Caso affidi, il dolore di un nonno "Non vedo il mio nipotino da 18 mesi"

Processo ’Angeli e Demoni’, la lettera dell’anziano ai servizi sociali: "Gli avete tolto la fanciullezza e la gioia"

Caso affidi, il dolore di un nonno  "Non vedo il mio nipotino da 18 mesi"
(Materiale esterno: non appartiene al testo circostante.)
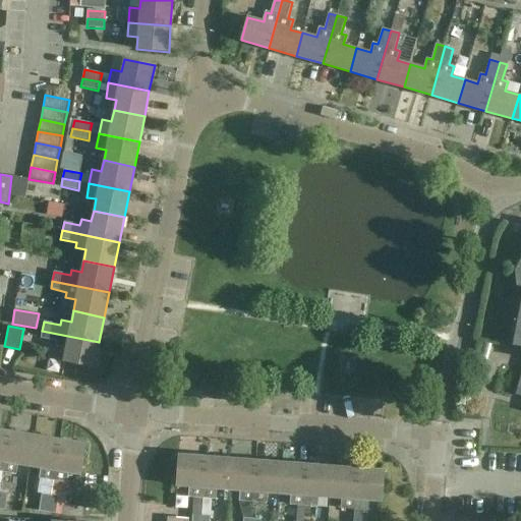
[(99,342),(42,331),(41,339),(56,342),(55,347),(65,349),(63,361),(94,367),(99,342)]
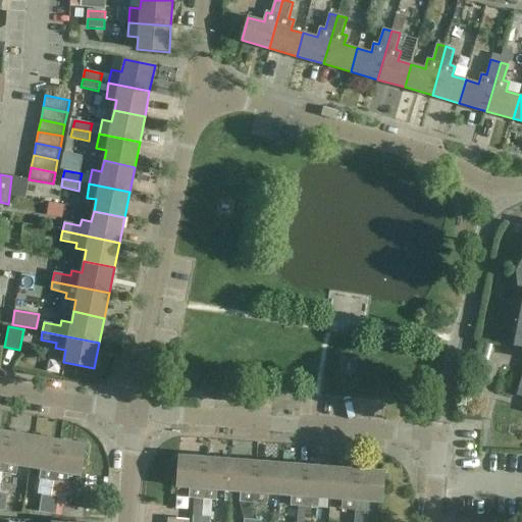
[(0,472),(2,473),(9,431),(0,429),(0,472)]
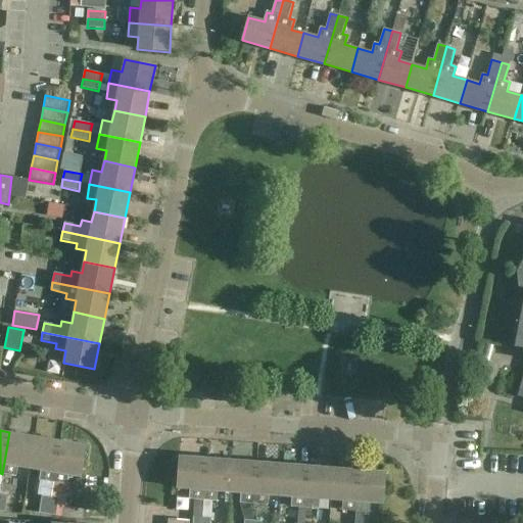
[(17,467),(30,469),(35,437),(9,432),(2,474),(16,477),(17,467)]
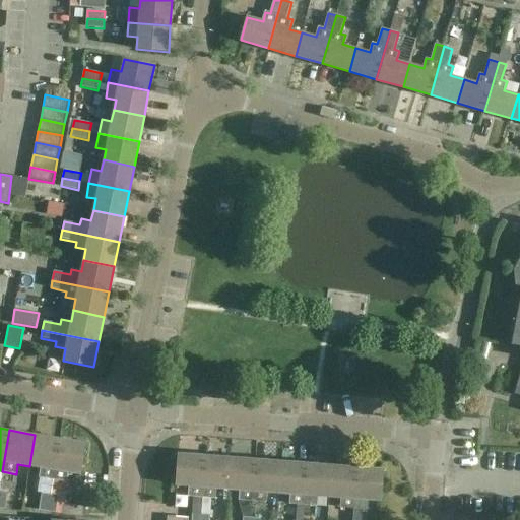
[(39,477),(53,480),(60,439),(35,435),(29,466),(40,467),(39,477)]
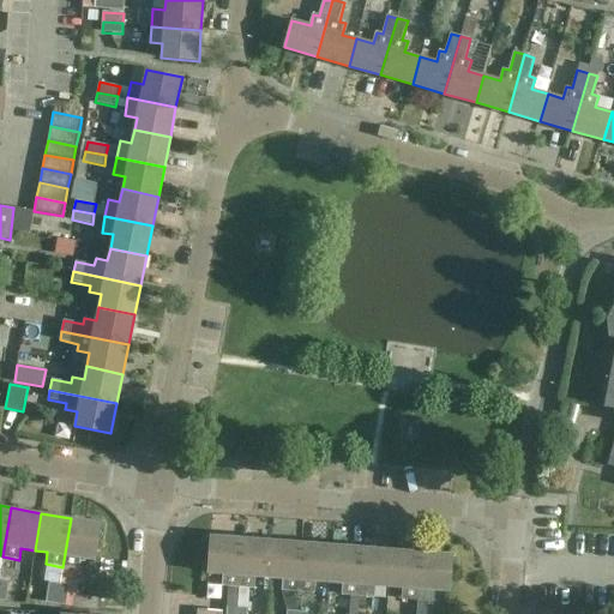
[(101,523),(71,518),(62,567),(79,570),(80,558),(95,560),(101,523)]
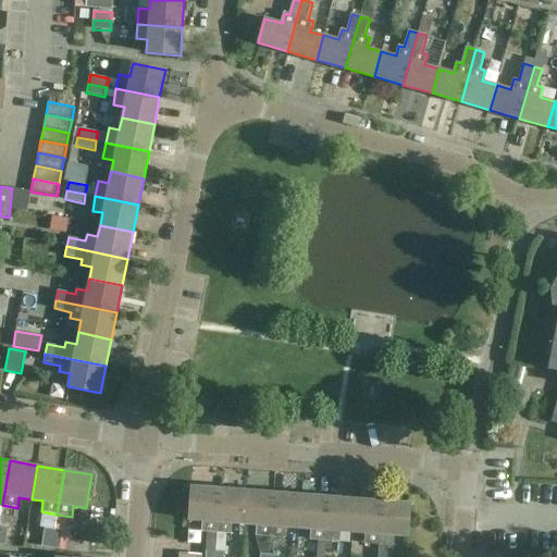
[(215,533),(219,489),(192,486),(188,520),(201,521),(200,532),(207,532),(205,556),(214,556),(215,551),(217,533),(215,533)]
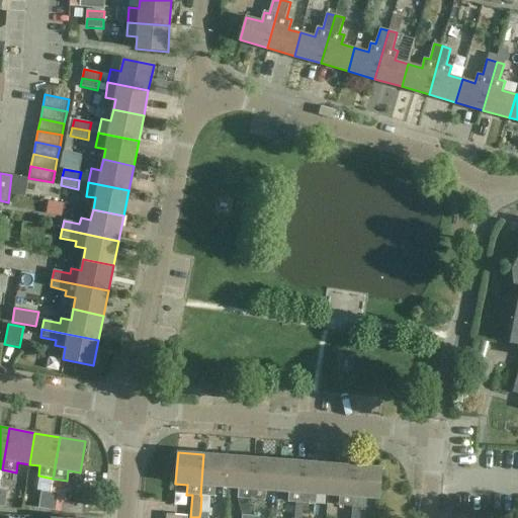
[(227,488),(229,456),(203,454),(200,496),(201,496),(214,497),(216,487),(227,488)]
Caso affidi, il dolore di un nonno "Non vedo il mio nipotino da 18 mesi"

di Alessandra Codeluppi

"Al mio nipotino avete tolto la fanciullezza, la gioia di stare con la propria mamma e i suoi fratelli che lo cercano sempre". A prendere carta e penna, scrivendo a mano come si faceva una volta, fu un nonno, straziato dal non poter vedere più il bambino. All’intestazione "spettabile servizio sociale della Val d’Enza" segue una richiesta che unisce dolore e fermezza: "Chiedo un incontro con il mio nipotino. Dopo 18 mesi che non lo vedo, credo come nonno di averne diritto. Sempre che i diritti esistano ancora". Il foglio reca un timbro del tribunale dei Minori datato 28 settembre 2017: il bambino, che allora aveva 7 anni, era stato allontanato nell’aprile 2016 dalla sua famiglia e collocato presso una coppia affidataria. "Credo sia stata fatta un’operazione non giusta, velocissima – scriveva il nonno – con relazioni a mio avviso non veritiere, basate su supposizioni ed espedienti, con perizia a senso unico velocizzata per non dare possibilità di controperizia".

Parte della storia complessa di quel bambino è stata ripercorsa ieri nel processo sui presunti affidi illeciti di minori in Val d’Enza, che conta 17 imputati tra cui diversi professionisti, davanti al collegio presieduto da Sarah Iusto, a latere Michela Caputo e Francesca Piergallini. Il maresciallo capo Giuseppe Milano, citato come teste dal pm Valentina Salvi, ha ripercorso ieri le accuse di falso mosse alle ex assistenti sociali Federica Anghinolfi (la responsabile) e Nadia Gibertini. Il bambino era nato da una precedente relazione della madre, che col nuovo marito ha avuto poi altri due figli. Dapprima fu l’asilo a segnalare, a fine 2014, alcune anomalie comportamentali nel piccolo di 4 anni, che poi venne seguito dal servizio di neuropsichiatria. Nel febbraio 2016 scattò la prima relazione, scritta da Gibertini e trasmessa da Anghinolfi alla Procura dei minori di Bologna, "per sospetto abuso sessuale" ai danni del piccolo, secondo l’accusa viziata da particolari non veritieri. Il nonno stesso veniva descritto in modo negativo; la madre e il nuovo compagno "incapaci di comprendere le sofferenze del figlio", omettendo di riferire invece il loro interessamento al figlio, che era stato inserito in percorsi sanitari specialistici. Dalle due assistenti sociali, la madre, da cui il figlio era già stato allontanato, sarebbe stata costretta nel giugno 2016 a rivelare che il compagno non era il padre biologico: il tutto, secondo l’accusa, per isolare il minore dalla coppia e indurlo a rivelare falsi abusi sessuali subiti dal patrigno.

In un appunto dei servizi sociali era scritto: "Il bambino non spiega a parole, è un enigma. Segreto paternità, potrebbe essere il momento, lui è stabile".

Nelle relazioni all’autorità giudiziaria a fine 2016, Anghinolfi e Gibertini riportavano una frase attribuita al bambino, come fosse imminente una sua rivelazione su abusi sessuali subiti: "Devo essere più forte per affrontare il lupo". Riferimento che emerge, ha spiegato il maresciallo, "da intercettazioni nell’ottobre 2018 sulla psicoterapia praticata con Nadia Bolognini", psicologa del centro ‘Hansel e Gretel’ di Torino che operava a Bibbiano, "in cui lei impersonificava il gioco del lupo, col patrigno che urlava e inseguiva il bambino". Anche le reazioni di dolore del bambino per il distacco dai genitori sarebbero state prospettate in modo distorto, mentre la donna collocataria scriveva chiaramente "Gli manca la mamma": agli atti c’è un disegno del bambino in cui la casa d’origine appare tutta colorata, mentre quella degli affidatari è scura.